PARIS: I just have one. I charge it when I wake up, I charge it before the gym, and I charge it after the gym, and then at bed. I don’t do much. I don’t leave my apartment much. That’s the thing. I don’t go out. I’m not out in the street that much.
SUNDBERG: So do you feel like your friends are down for the ride? Like they’re here for it?
PARIS: I’ve cut off tons of my friends already just because I don’t like the way they’re reacting, and acting, and being leechy. I don’t care. If we can’t grow together, then what’s the point of being friends? It’s not symbiotic. So I’m all down for helping each other out and stuff, but a lot of my friends have been shitty and try to take things. And I’m like, “I’m done.” I have very little tolerance for people who aren’t good to me. I know that I’m a positive force in other people’s lives, and if you’re not going to be the same back, then I don’t have any time.

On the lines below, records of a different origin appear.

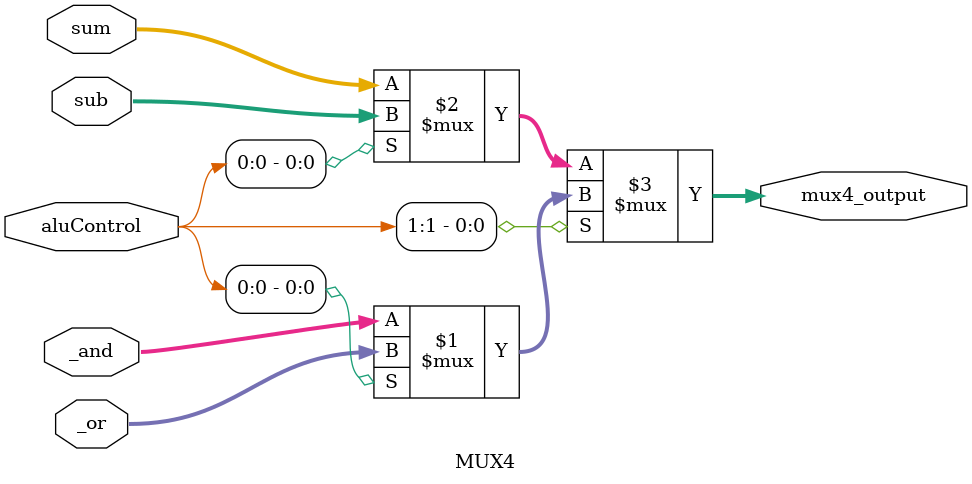
<source format=sv>
module MUX4(input logic [7:0] sum, sub, _and, _or, input logic [1:0] aluControl, output logic [7:0] mux4_output);
    
    //ALU Result için 4xMUX
    assign mux4_output = aluControl[1] ? 
           (aluControl[0] ? _or : _and):
           (aluControl[0] ? sub : sum);

endmodule
</source>
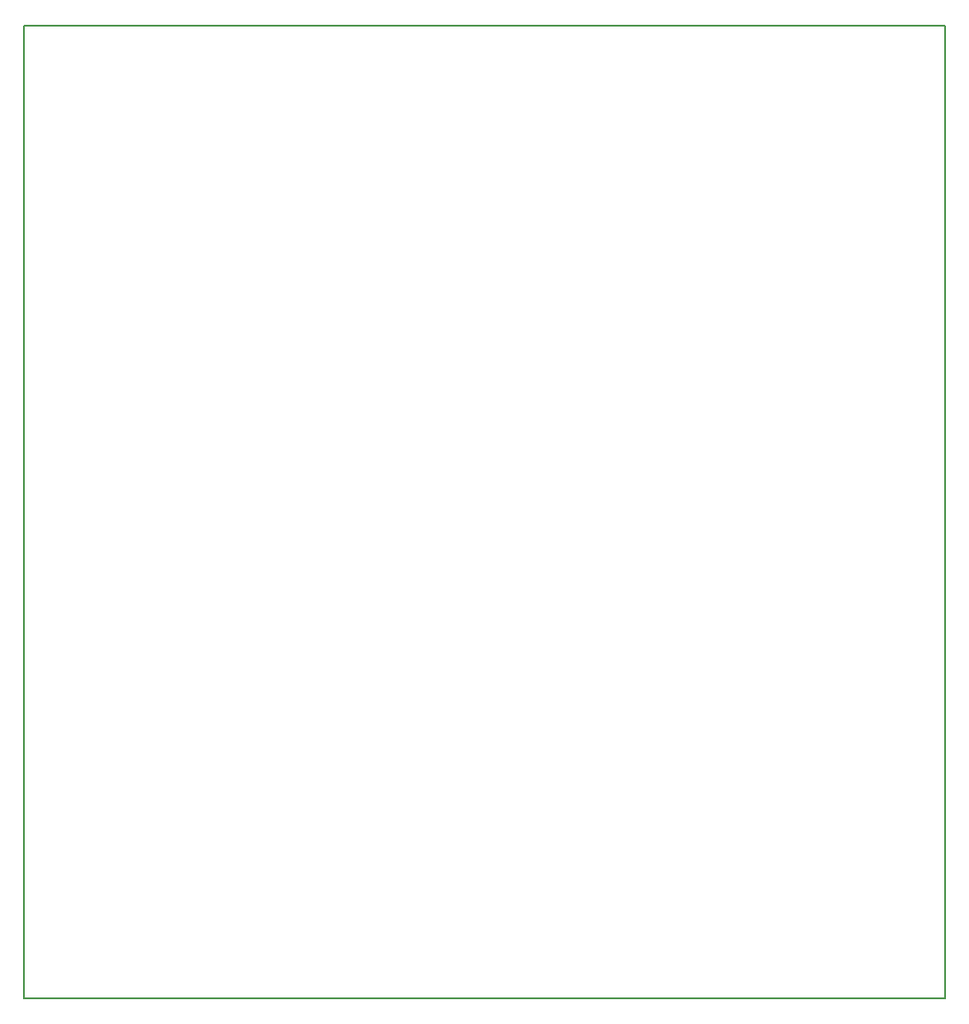
<source format=gbr>
%TF.GenerationSoftware,KiCad,Pcbnew,9.0.7*%
%TF.CreationDate,2026-02-04T22:16:56+01:00*%
%TF.ProjectId,shiftBoard,73686966-7442-46f6-9172-642e6b696361,rev?*%
%TF.SameCoordinates,Original*%
%TF.FileFunction,Profile,NP*%
%FSLAX46Y46*%
G04 Gerber Fmt 4.6, Leading zero omitted, Abs format (unit mm)*
G04 Created by KiCad (PCBNEW 9.0.7) date 2026-02-04 22:16:56*
%MOMM*%
%LPD*%
G01*
G04 APERTURE LIST*
%TA.AperFunction,Profile*%
%ADD10C,0.200000*%
%TD*%
G04 APERTURE END LIST*
D10*
X162000000Y-37000000D02*
X250000000Y-37000000D01*
X250000000Y-130000000D01*
X162000000Y-130000000D01*
X162000000Y-37000000D01*
M02*

</source>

SUNDBERG: What do you think made you that way?
PARIS: I’ve been like this from a young age. Oh my gosh, in fifth grade, I remember my mom picked me up from school, and I was sobbing. She was like, “What’s wrong?” And I’m like, “I just feel like people come to me when they need something, when they need advice, they want anything. They just take, and take, and take from me and they don’t give anything back. I don’t know what it is.”
And she was like, “You have to understand that from a young age you have to guard yourself. She was like, it’s a mosquito in a fucking—what is it? The light box. They’ll keep coming to you, and zapping themselves, and going away, and coming back. You have to protect yourself because people will take your whole life because you have a lot to offer emotionally, and intelligence-wise. They will just keep taking and you can’t give everybody everything. That’s why I isolate myself a lot. I don’t want to live in L.A. I don’t want a lot of friends.

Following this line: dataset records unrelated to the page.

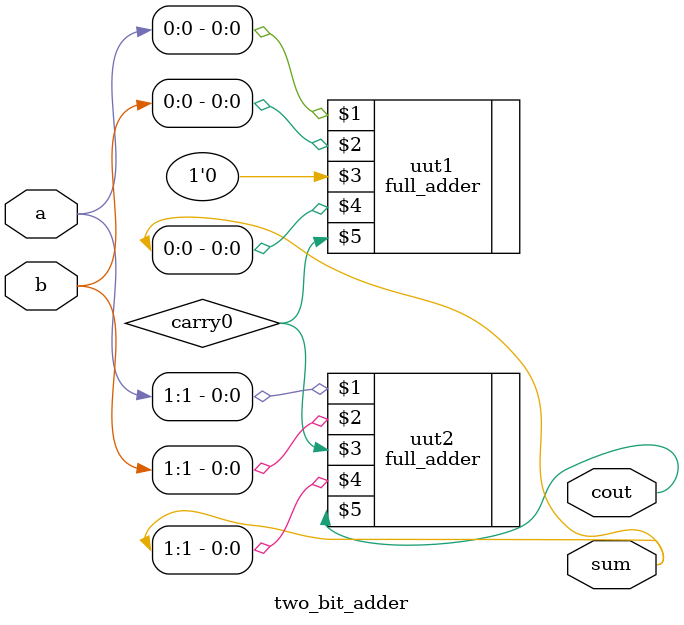
<source format=v>
`timescale 1ns / 1ps
module two_bit_adder(a,b,cout,sum);
input [1:0]a,b;
output [1:0]sum;
output cout;

wire [1:0]sum;
wire cout;
wire carry0;

full_adder uut1 (a[0],b[0],1'b0,sum[0],carry0);
full_adder uut2 (a[1],b[1],carry0,sum[1],cout);

endmodule


</source>
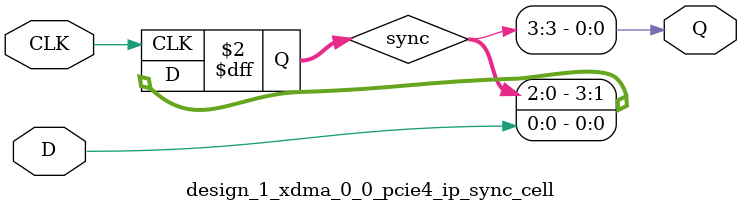
<source format=v>

`timescale 1ps / 1ps

(* DowngradeIPIdentifiedWarnings = "yes" *)
module design_1_xdma_0_0_pcie4_ip_sync_cell #
(
    parameter integer STAGE = 3
)
(
    //-------------------------------------------------------------------------- 
    //  Input Ports
    //-------------------------------------------------------------------------- 
    input                               CLK,
    input                               D,
    
    //-------------------------------------------------------------------------- 
    //  Output Ports
    //-------------------------------------------------------------------------- 
    output                              Q
);
    //-------------------------------------------------------------------------- 
    //  Synchronized Signals
    //--------------------------------------------------------------------------  
    (* ASYNC_REG = "TRUE", SHIFT_EXTRACT = "NO" *) reg [STAGE:0] sync;                                                            



//--------------------------------------------------------------------------------------------------
//  Synchronizier
//--------------------------------------------------------------------------------------------------
always @ (posedge CLK)
begin

    sync <= {sync[(STAGE-1):0], D};
            
end   



//--------------------------------------------------------------------------------------------------
//  Generate Output
//--------------------------------------------------------------------------------------------------
assign Q = sync[STAGE];



endmodule

</source>
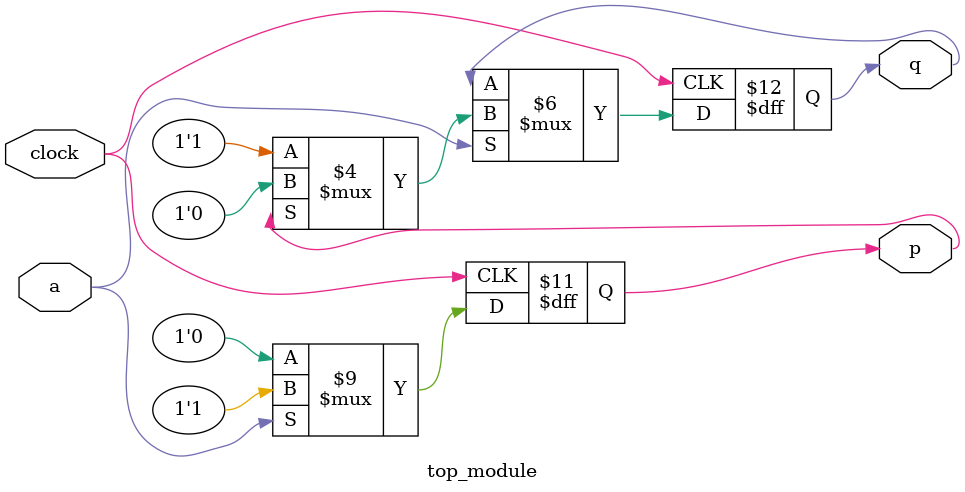
<source format=sv>
module top_module (
    input clock,
    input a, 
    output reg p,
    output reg q
);

always @(posedge clock) begin
    // Update p
    if (a) begin
        p <= 1;
    end else begin
        p <= 0;
    end

    // Update q
    if (a) begin
        if (p) begin
            q <= 0;
        end else begin
            q <= 1;
        end
    end else begin
        q <= q;
    end
end

endmodule

</source>
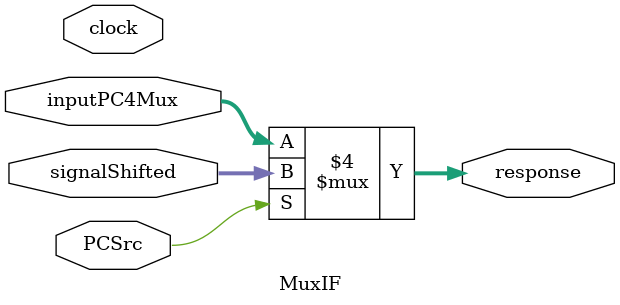
<source format=v>
module MuxIF(clock, PCSrc, inputPC4Mux, signalShifted, response);
    
    input clock;
    input [15:0] inputPC4Mux;
    input [15:0] signalShifted;
    input PCSrc;


    output reg [15:0]response;

    always @ (*)begin
        if(PCSrc == 1)begin
            response <= signalShifted;
        end
        else begin
            response <= inputPC4Mux;
        end 
    end

endmodule
</source>
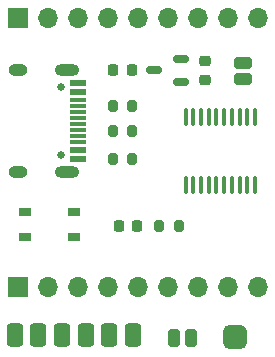
<source format=gts>
G04 #@! TF.GenerationSoftware,KiCad,Pcbnew,7.0.7*
G04 #@! TF.CreationDate,2024-04-01T22:47:38-04:00*
G04 #@! TF.ProjectId,sensor_node,73656e73-6f72-45f6-9e6f-64652e6b6963,rev?*
G04 #@! TF.SameCoordinates,Original*
G04 #@! TF.FileFunction,Soldermask,Top*
G04 #@! TF.FilePolarity,Negative*
%FSLAX46Y46*%
G04 Gerber Fmt 4.6, Leading zero omitted, Abs format (unit mm)*
G04 Created by KiCad (PCBNEW 7.0.7) date 2024-04-01 22:47:38*
%MOMM*%
%LPD*%
G01*
G04 APERTURE LIST*
G04 Aperture macros list*
%AMRoundRect*
0 Rectangle with rounded corners*
0 $1 Rounding radius*
0 $2 $3 $4 $5 $6 $7 $8 $9 X,Y pos of 4 corners*
0 Add a 4 corners polygon primitive as box body*
4,1,4,$2,$3,$4,$5,$6,$7,$8,$9,$2,$3,0*
0 Add four circle primitives for the rounded corners*
1,1,$1+$1,$2,$3*
1,1,$1+$1,$4,$5*
1,1,$1+$1,$6,$7*
1,1,$1+$1,$8,$9*
0 Add four rect primitives between the rounded corners*
20,1,$1+$1,$2,$3,$4,$5,0*
20,1,$1+$1,$4,$5,$6,$7,0*
20,1,$1+$1,$6,$7,$8,$9,0*
20,1,$1+$1,$8,$9,$2,$3,0*%
G04 Aperture macros list end*
%ADD10RoundRect,0.500000X-0.500000X-0.500000X0.500000X-0.500000X0.500000X0.500000X-0.500000X0.500000X0*%
%ADD11R,1.700000X1.700000*%
%ADD12O,1.700000X1.700000*%
%ADD13RoundRect,0.350000X-0.350000X0.650000X-0.350000X-0.650000X0.350000X-0.650000X0.350000X0.650000X0*%
%ADD14RoundRect,0.225000X0.225000X0.250000X-0.225000X0.250000X-0.225000X-0.250000X0.225000X-0.250000X0*%
%ADD15RoundRect,0.100000X-0.100000X0.637500X-0.100000X-0.637500X0.100000X-0.637500X0.100000X0.637500X0*%
%ADD16RoundRect,0.200000X-0.200000X-0.275000X0.200000X-0.275000X0.200000X0.275000X-0.200000X0.275000X0*%
%ADD17RoundRect,0.218750X-0.218750X-0.256250X0.218750X-0.256250X0.218750X0.256250X-0.218750X0.256250X0*%
%ADD18C,0.650000*%
%ADD19R,1.450000X0.600000*%
%ADD20R,1.450000X0.300000*%
%ADD21O,2.100000X1.000000*%
%ADD22O,1.600000X1.000000*%
%ADD23R,1.050000X0.650000*%
%ADD24RoundRect,0.225000X-0.250000X0.225000X-0.250000X-0.225000X0.250000X-0.225000X0.250000X0.225000X0*%
%ADD25RoundRect,0.250000X-0.500000X0.250000X-0.500000X-0.250000X0.500000X-0.250000X0.500000X0.250000X0*%
%ADD26RoundRect,0.200000X0.200000X0.275000X-0.200000X0.275000X-0.200000X-0.275000X0.200000X-0.275000X0*%
%ADD27RoundRect,0.150000X0.512500X0.150000X-0.512500X0.150000X-0.512500X-0.150000X0.512500X-0.150000X0*%
%ADD28RoundRect,0.250000X-0.250000X-0.500000X0.250000X-0.500000X0.250000X0.500000X-0.250000X0.500000X0*%
G04 APERTURE END LIST*
D10*
X156300000Y-117000000D03*
D11*
X137958418Y-90031013D03*
D12*
X140498418Y-90031013D03*
X143038418Y-90031013D03*
X145578418Y-90031013D03*
X148118418Y-90031013D03*
X150658418Y-90031013D03*
X153198418Y-90031013D03*
X155738418Y-90031013D03*
X158278418Y-90031013D03*
D13*
X147700000Y-116900000D03*
X145700000Y-116900000D03*
X143700000Y-116900000D03*
X141700000Y-116900000D03*
X139700000Y-116900000D03*
X137700000Y-116900000D03*
D14*
X147599999Y-94450000D03*
X146049999Y-94450000D03*
D15*
X158025000Y-98437500D03*
X157375000Y-98437500D03*
X156725000Y-98437500D03*
X156075000Y-98437500D03*
X155425000Y-98437500D03*
X154775000Y-98437500D03*
X154125000Y-98437500D03*
X153475000Y-98437500D03*
X152825000Y-98437500D03*
X152175000Y-98437500D03*
X152175000Y-104162500D03*
X152825000Y-104162500D03*
X153475000Y-104162500D03*
X154125000Y-104162500D03*
X154775000Y-104162500D03*
X155425000Y-104162500D03*
X156075000Y-104162500D03*
X156725000Y-104162500D03*
X157375000Y-104162500D03*
X158025000Y-104162500D03*
D11*
X137980000Y-112800000D03*
D12*
X140520000Y-112800000D03*
X143060000Y-112800000D03*
X145600000Y-112800000D03*
X148140000Y-112800000D03*
X150680000Y-112800000D03*
X153220000Y-112800000D03*
X155760000Y-112800000D03*
X158300000Y-112800000D03*
D16*
X145999999Y-101927500D03*
X147649999Y-101927500D03*
D17*
X146487499Y-107599999D03*
X148062499Y-107599999D03*
D18*
X141624999Y-95847500D03*
X141624999Y-101627500D03*
D19*
X143069999Y-95487500D03*
X143069999Y-96287500D03*
D20*
X143069999Y-97487500D03*
X143069999Y-98487500D03*
X143069999Y-98987500D03*
X143069999Y-99987500D03*
D19*
X143069999Y-101187500D03*
X143069999Y-101987500D03*
X143069999Y-101987500D03*
X143069999Y-101187500D03*
D20*
X143069999Y-100487500D03*
X143069999Y-99487500D03*
X143069999Y-97987500D03*
X143069999Y-96987500D03*
D19*
X143069999Y-96287500D03*
X143069999Y-95487500D03*
D21*
X142154999Y-94417500D03*
D22*
X137974999Y-94417500D03*
D21*
X142154999Y-103057500D03*
D22*
X137974999Y-103057500D03*
D16*
X145999999Y-97427500D03*
X147649999Y-97427500D03*
D23*
X142675000Y-108575000D03*
X138525000Y-108575000D03*
X142675000Y-106425000D03*
X138525000Y-106425000D03*
D24*
X153762498Y-93700000D03*
X153762498Y-95250000D03*
D25*
X157000000Y-93800000D03*
X157000000Y-95200000D03*
D26*
X151587498Y-107600000D03*
X149937498Y-107600000D03*
D16*
X145999999Y-99627500D03*
X147649999Y-99627500D03*
D27*
X151800000Y-95400000D03*
X151800000Y-93500000D03*
X149525000Y-94450000D03*
D28*
X151200000Y-117100000D03*
X152600000Y-117100000D03*
M02*

</source>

SUNDBERG: I’ve been thinking about your adrenaline levels. This is my confession.
PARIS: I think that most people underutilize their bodies. I want to do ultra-marathons. I want to do extreme sports. I want to walk across the Arctic. Did you see that guy? The one Joe Rogan Experience podcast I watched was where the guy fucking drags the 300-pound sled across the Arctic, and I want to do that. I’ve never been interested in doing something half-assed. I’d never run before, and I signed up for a marathon.
If I’m going to do TikTok, I’m going to be the best at it. I’ve been preserving energy for this.